Saltzer and Schroeder [865] describe eight principles for the design and implementation of security mechanisms. The principles draw on the ideas of simplicity and restriction.

Simplicity makes designs and mechanisms easy to understand. More importantly, less can go wrong with simple designs. Minimizing the interaction of system components minimizes the number of sanity checks on data being transmitted from one component to another.

Example

The program sendmail reads configuration data from a binary file. System administrators generated the binary file by "freezing," or compiling, a text version of the configuration file. This created three interfaces: the mechanism used to edit the text file, the mechanism used to freeze the file, and the mechanism sendmail used to read the frozen file. The second interface required manual intervention and was often overlooked. To minimize this problem, sendmail checked that the frozen file was newer than the text file. If not, it warned the user to update the frozen configuration file.

The security problem lies in the assumptions that sendmail made. For example, the compiler would check that a particular option had an integer value. However, sendmail would not recheck; it assumed that the compiler had done the checking. Errors in the compiler checks, or sendmail's assumptions being inconsistent with those of the compiler, could produce security problems. If the compiler allowed the default UID to be a user name (say, daemon with a UID of 1), but sendmail assumed that it was an integer UID, then sendmail would scan the string "daemon" as though it were an integer. Most input routines would recognize that this string is not an integer and would default the return value to 0. Thus, sendmail would deliver mail with the root UID rather than with the desired daemon UID.

Simplicity also reduces the potential for inconsistencies within a policy or set of policies.

Example

A college rule requires any teaching assistant who becomes aware of cheating to report it. A different rule ensures the privacy of student files. A TA contacts a student, pointing out that some files for a program were not submitted. The student tells the TA that the files are in the student's directory, and asks the TA to get the files. The TA does so, and while looking for the files notices two sets, one with names beginning with "x" and the other set not. Unsure of which set to use, the TA takes the first set. The comments show that they were written by a second student. The TA gets the second set, and the comments show that they were written by the first student. On comparing the two sets, the TA notes that they are identical except for the names in the comments. Although concerned about a possible countercharge for violation of privacy, the TA reports the student for cheating. As expected, the student charges the TA with violating his privacy by reading the first set of files. The rules conflict. Which charge or charges should be sustained?

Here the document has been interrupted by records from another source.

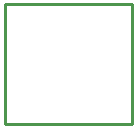
<source format=gbs>
G04*
G04 #@! TF.GenerationSoftware,Altium Limited,Altium Designer,22.11.1 (43)*
G04*
G04 Layer_Color=16711935*
%FSLAX25Y25*%
%MOIN*%
G70*
G04*
G04 #@! TF.SameCoordinates,968F8FA3-88DA-4AFC-830A-3CF0B6850B21*
G04*
G04*
G04 #@! TF.FilePolarity,Negative*
G04*
G01*
G75*
%ADD16C,0.01000*%
D16*
X-21260Y10236D02*
X21260D01*
X-21260Y-29921D02*
Y10236D01*
X21260Y-29921D02*
Y10236D01*
X-21260Y-29921D02*
X21260D01*
M02*

</source>
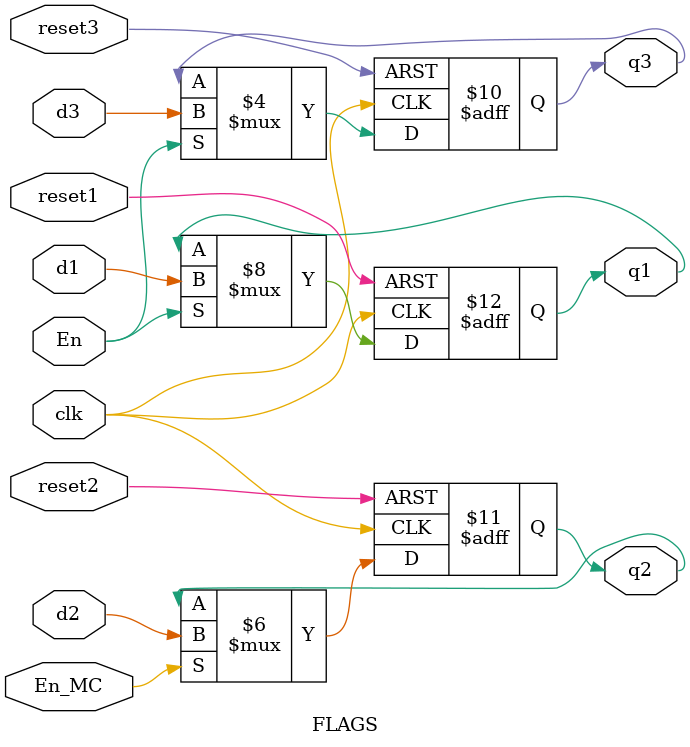
<source format=v>
module interface_decoder (
	 input          clk,
	 input          MemWriteM,
	 input          MemReadM,
	 input reset_n,
    input  [31:0]  Address,
    input  [31:0]  Data,
	 output reg[31:0]  DATA_OUT,
	 
	 //DMA flags
	 input          TC,
	 input          MC,
	 input          AE,
	 input          latch_En,
	 input          latch_MC_En,
	 //ouputs from DMA control register-1
	 output       dir,
	 output       type,
	 output       valid,
	 output [2:0] dmem_addrs_stride,
	 output [2:0] imcu_addrs_stride,
	 
	 //ouputs from DMA control register-2
	 output [14:0]initial_addrs_data_mem,
	 output [14:0]initial_addrs_imcu,
	 
	 //ouputs from DMA control register-3
	 output       TEN,
	 output [30:0]final_address,
	 
	 //outputs for IMCU
	 output IMC,
	 output Interrupt,
	  
	 // adder tree output
	 input [31:0] output_buffer_lsw, //lower 32 bits of output buffer
	 input [31:0] output_buffer_msw //top 32 bits of output buffer
);
	
   localparam ADDRS_CTRL_REG1 = 32'h30000000;
   localparam ADDRS_CTRL_REG2 = 32'h30000004;
   localparam ADDRS_CTRL_REG3 = 32'h30000008;
   localparam ADDRS_FLAG_REG  = 32'h3000000C;
   localparam ADDRS_MUL_EN    = 32'h30000010;
   localparam ADDRS_OUTPUT_BUFFER_LSW = 32'h30000014;
   localparam ADDRS_OUTPUT_BUFFER_MSW = 32'h30000018;
   
     reg [8:0] dma_ctrl_reg1;     
	 reg [31:0] dma_ctrl_reg2;
	 reg [31:0] dma_ctrl_reg3;
	 reg [31:0] dma_flag_reg;
	 reg [31:0] mul_en_reg;    // multiplication enable register
	 
	 
	 //output assignments control register-1
	 assign dir               = dma_ctrl_reg1[0];
	 assign type              = dma_ctrl_reg1[1];
	 assign valid             = dma_ctrl_reg1[2];
	 assign dmem_addrs_stride = dma_ctrl_reg1[5:3];
	 assign imcu_addrs_stride = dma_ctrl_reg1[8:6];
	 
	 //output assignments control register-2
	 assign initial_addrs_data_mem = dma_ctrl_reg2[15:0];
	 assign initial_addrs_imcu     = dma_ctrl_reg2[31:16];
	 
	 //output assignments control register-3
	 assign TEN           = dma_ctrl_reg3[0];
	 assign final_address = dma_ctrl_reg3[31:1];
	 wire clear_TC_flag = ((Address ==ADDRS_FLAG_REG) && Data[0] && MemWriteM) ? 1'b1: 1'b0;
	 wire clear_MC_flag = ((Address ==ADDRS_FLAG_REG) && Data[1] && MemWriteM) ? 1'b1: 1'b0;
	 wire clear_AE_flag = ((Address ==ADDRS_FLAG_REG) && Data[2] && MemWriteM) ? 1'b1: 1'b0;
	 wire TCq,MCq,AEq;
	 
	 //output assignments for multiplication enable register
	 assign IMC = mul_en_reg[0];
	 
	 // output assignemnts for flag register
	 FLAGS flags_inst (
        .clk(clk), 
		  .En(latch_En),
		  .En_MC(latch_MC_En),
        .reset1(clear_TC_flag | ~reset_n), 
        .reset2(clear_MC_flag | ~reset_n), 
        .reset3(clear_AE_flag | ~reset_n), 
        .d1(TC),        
        .d2(MC),        
        .d3(AE),        
        .q1(TCq),         
        .q2(MCq),         
        .q3(AEq)         
    );
	 
	 
	 assign Interrupt = TCq | MCq | AEq;
	 always@(*)begin
			dma_flag_reg = {28'b0, AEq, MCq, TCq};
	 end
	 //output data for reading the output buffer and dma_flag_reg
//	 assign DATA_OUT = (MemReadM & (Address == ADDRS_FLAG_REG)) ? dma_flag_reg : 32'bz;
         
    always @(*)begin
           DATA_OUT = 32'b0; 
           if(MemReadM)begin //removing the read dependency 
               case(Address)
                   ADDRS_FLAG_REG:          DATA_OUT = dma_flag_reg;
                   ADDRS_OUTPUT_BUFFER_LSW: DATA_OUT = output_buffer_lsw;
                   ADDRS_OUTPUT_BUFFER_MSW: DATA_OUT = output_buffer_msw;
                   default: DATA_OUT = 32'b0;
               endcase
           end
      end

    // Write to the memory locations are synchronized with clock
    always @(posedge clk) begin
        if (MemWriteM) begin
            case (Address)
                ADDRS_CTRL_REG1: dma_ctrl_reg1 <= Data; 
                ADDRS_CTRL_REG2: dma_ctrl_reg2 <= Data; 
                ADDRS_CTRL_REG3: dma_ctrl_reg3 <= Data;
                ADDRS_MUL_EN   : mul_en_reg    <= Data;
                default: begin
                    dma_ctrl_reg1 <= dma_ctrl_reg1;
                    dma_ctrl_reg2 <= dma_ctrl_reg2;
                    dma_ctrl_reg3 <= dma_ctrl_reg3;
                    mul_en_reg    <= mul_en_reg;
                end
            endcase
        end
    end

endmodule


module FLAGS (
    input wire clk,
	 input wire En,    // enable the AE and TC latches
	 input wire En_MC, // enable the MC latch
    input wire reset1,         
    input wire reset2,         
    input wire reset3,         
    input wire d1,             
    input wire d2,             
    input wire d3,            
    output reg q1,             
    output reg q2,             
    output reg q3              
);

    always @(posedge clk or posedge reset1) begin
        if (reset1)
            q1 <= 1'b0;        // Reset latch 1 to 0
        else if(En)
            q1 <= d1;          // Latch data for q1
    end
    always @(posedge clk or posedge reset2) begin
        if (reset2)
            q2 <= 1'b0;        // Reset latch 2 to 0
        else if(En_MC)
            q2 <= d2;          // Latch data for q2
    end
    always @(posedge clk or posedge reset3) begin
        if (reset3)
            q3 <= 1'b0;        // Reset latch 3 to 0
        else if(En)
            q3 <= d3;          // Latch data for q3
    end
endmodule

</source>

Restriction minimizes the power of an entity. The entity can access only information it needs.

Example

Government officials are denied access to information for which they have no need (the "need to know" policy). They cannot communicate that which they do not know.

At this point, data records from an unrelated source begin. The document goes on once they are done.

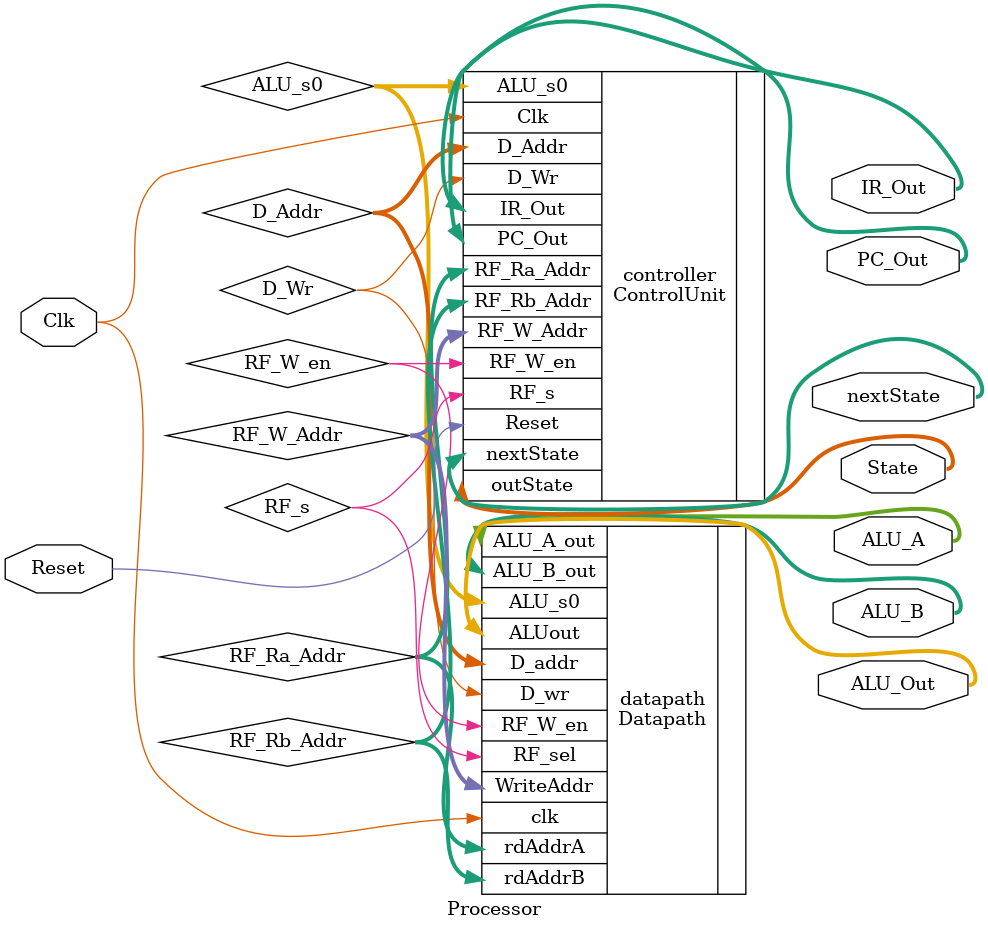
<source format=sv>
module Processor(Clk, Reset, IR_Out, PC_Out, State, nextState, ALU_A, ALU_B, ALU_Out);
	input Clk, Reset;
	output logic [15:0] IR_Out, ALU_A, ALU_B, ALU_Out;
	output logic [6:0] PC_Out;
	output logic [3:0] State, nextState;
	logic [2:0] ALU_s0;
	logic [7:0] D_Addr;
	logic D_Wr, RF_W_en, RF_s;
	logic [3:0] RF_Ra_Addr, RF_Rb_Addr, RF_W_Addr;

	/*ControlUnit(Clk, Reset, ALU_s0, D_Addr, D_Wr, IR_Out, nextState, outState, 	
		   PC_Out, RF_Ra_Addr, RF_Rb_Addr, RF_W_Addr, RF_W_en, RF_s);*/
	ControlUnit controller(.Clk(Clk), .Reset(Reset), .ALU_s0(ALU_s0), 
							.D_Addr(D_Addr), .D_Wr(D_Wr), .IR_Out(IR_Out), 
							.nextState(nextState), .outState(State), .PC_Out(PC_Out),
							.RF_Ra_Addr(RF_Ra_Addr), .RF_Rb_Addr(RF_Rb_Addr), 
							.RF_W_Addr(RF_W_Addr), .RF_W_en(RF_W_en), .RF_s(RF_s));

	/*module Datapath(ALU_s0, D_addr, clk, rdAddrA, D_wr, RF_sel, WriteAddr, 
                rdAddrB, RF_W_en, ALU_A_out, ALU_B_out, ALUout);*/
	Datapath datapath(.ALU_s0(ALU_s0), .D_addr(D_Addr), .clk(Clk), .rdAddrA(RF_Ra_Addr), 
						.D_wr(D_Wr), .RF_sel(RF_s), .WriteAddr(RF_W_Addr), .rdAddrB(RF_Rb_Addr), 
						.RF_W_en(RF_W_en), .ALU_A_out(ALU_A), .ALU_B_out(ALU_B), .ALUout(ALU_Out));

	
endmodule




</source>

Entities can communicate with other entities only when necessary, and in as few (and narrow) ways as possible.

Example

All communications with prisoners are monitored. Prisoners can communicate with people on a list (given to the prison warden) through personal visits or mail, both of which are monitored to prevent the prisoners from receiving contraband such as files for cutting through prison bars or weapons to help them break out. The only exception to the monitoring policy is when prisoners meet with their attorneys. Such communications are privileged and so cannot be monitored.

"Communication" is used in its widest possible sense, including that of imparting information by not communicating.

Example

Bernstein and Woodward, the reporters who broke the Watergate scandal, describe an attempt to receive information from a source without the source directly answering the question. They suggested a scheme in which the source would hang up if the information was inaccurate and remain on the line if the information was accurate. The source remained on the line, confirming the information [85].